Your cane plant has the botanical name dracaena.These plants are native to Africa and Asia. A tall dracaena may resemple a palm tree but have quite different cultural requirements from classic palm trees. In particular, dracaena are able to manage with limited bright, indirect light of just a few hours a day, so it is probably in the right spot.
In addition to the browning, new growth that you mentioned, I notice in the photo that the leaves are drooping a bit more than they should. That could be because it is experiencing cold drafts. Is there air conditioning in your home? Dracaena like to be kept at 65 to 75 degrees. If the temperature drops lower for a week or so, the plant will recover but only if temperatures above 65 degrees are restored. If a plant is kept near the vent where cold air is coming from a cooling system, it is experiencing intermittent blasts that are far cooler than the room. Your plant also needs a great deal of humidity. Frequently spraying the leaves if they are reachable, operating a humidifier or keeping dishes of wet pebbles near the base of the plant will add to its good health and reduce the chance of insect problems.

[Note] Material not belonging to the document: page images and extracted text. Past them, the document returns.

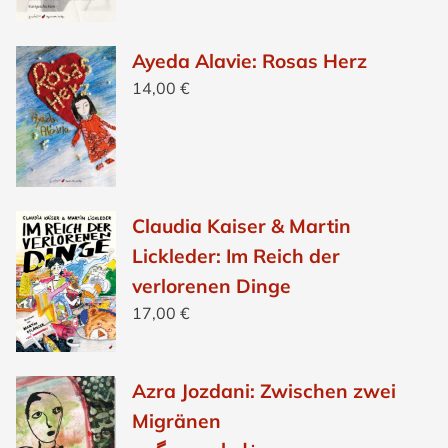
Ayeda Alavie: Rosas Herz
14,00
€
Claudia Kaiser & Martin
Lickleder: Im Reich der
verlorenen Dinge
17,00
€
Azra Jozdani: Zwischen zwei
Migränen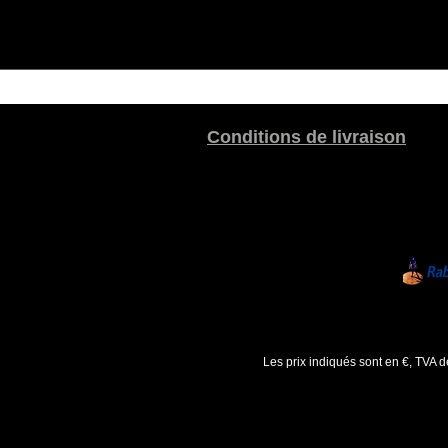
Conditions de livraison
Les prix indiqués sont en €, TVA 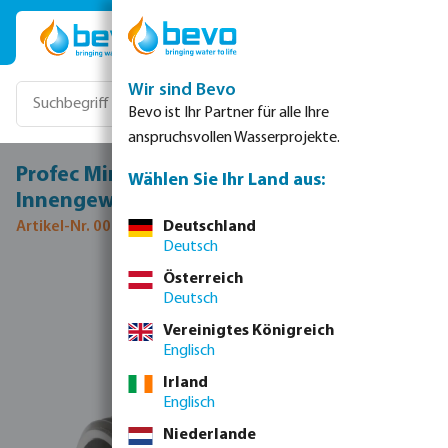
Zum Hauptinhalt springen
Wir sind Bevo
Bevo ist Ihr Partner für alle Ihre
anspruchsvollen Wasserprojekte.
Profec Minikugelhahn Edelstahl 316 1/2"
Wählen Sie Ihr Land aus:
Innengewinde x Außengewinde 40bar
Artikel-Nr. 0091018
Deutschland
Deutsch
Bildergalerie überspringen
Österreich
Deutsch
Vereinigtes Königreich
Englisch
Irland
Englisch
Niederlande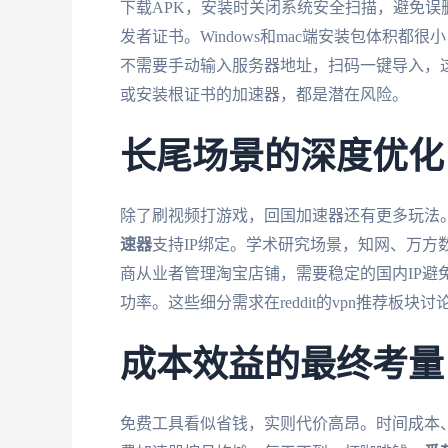
下载APK，安装时关闭系统安全扫描，避免误删。
发者证书。Windows和mac端安装包体积
不需要手动输入服务器地址，扫码一键导入，
或安装根证书的加速器，都是潜在风险。
长尾场景的深度优化
除了刷视频打游戏，回国加速器还有更多玩法。
速器
支持IP绑定。学术研究场景，知网、万方
商从业者管理淘宝店铺，需要稳定的国内IP避
功率。这些细分需求在reddit的vpn推荐板
成本效益的最终考量
免费工具看似省钱，实则代价高昂。时间成本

The brown new growth you are concerned with could also be related to blasts of colder air. Stem rot begins at the top of the plant and moves downwards. It can only be addressed by cutting the plant back dramatically and waiting for new growth to sprout.
If you are sure that your plant has not been exposed to cold air, the problem could be over-watering. You did not mention whether leaf tips are also turning brown, but that would probably also occur if the plant is getting too much water and some of the leaves may be turning yellow and dropping. Your plant needs to be kept moist during the growing season but never standing in water and the soil needs to drain well. If you think this could be the problem, you will need to un-pot the plant and check whether the roots have rotted to determine if the plant will survive. If a good portion of the roots are still white and healthy, you can cut away the diseased roots and re-pot.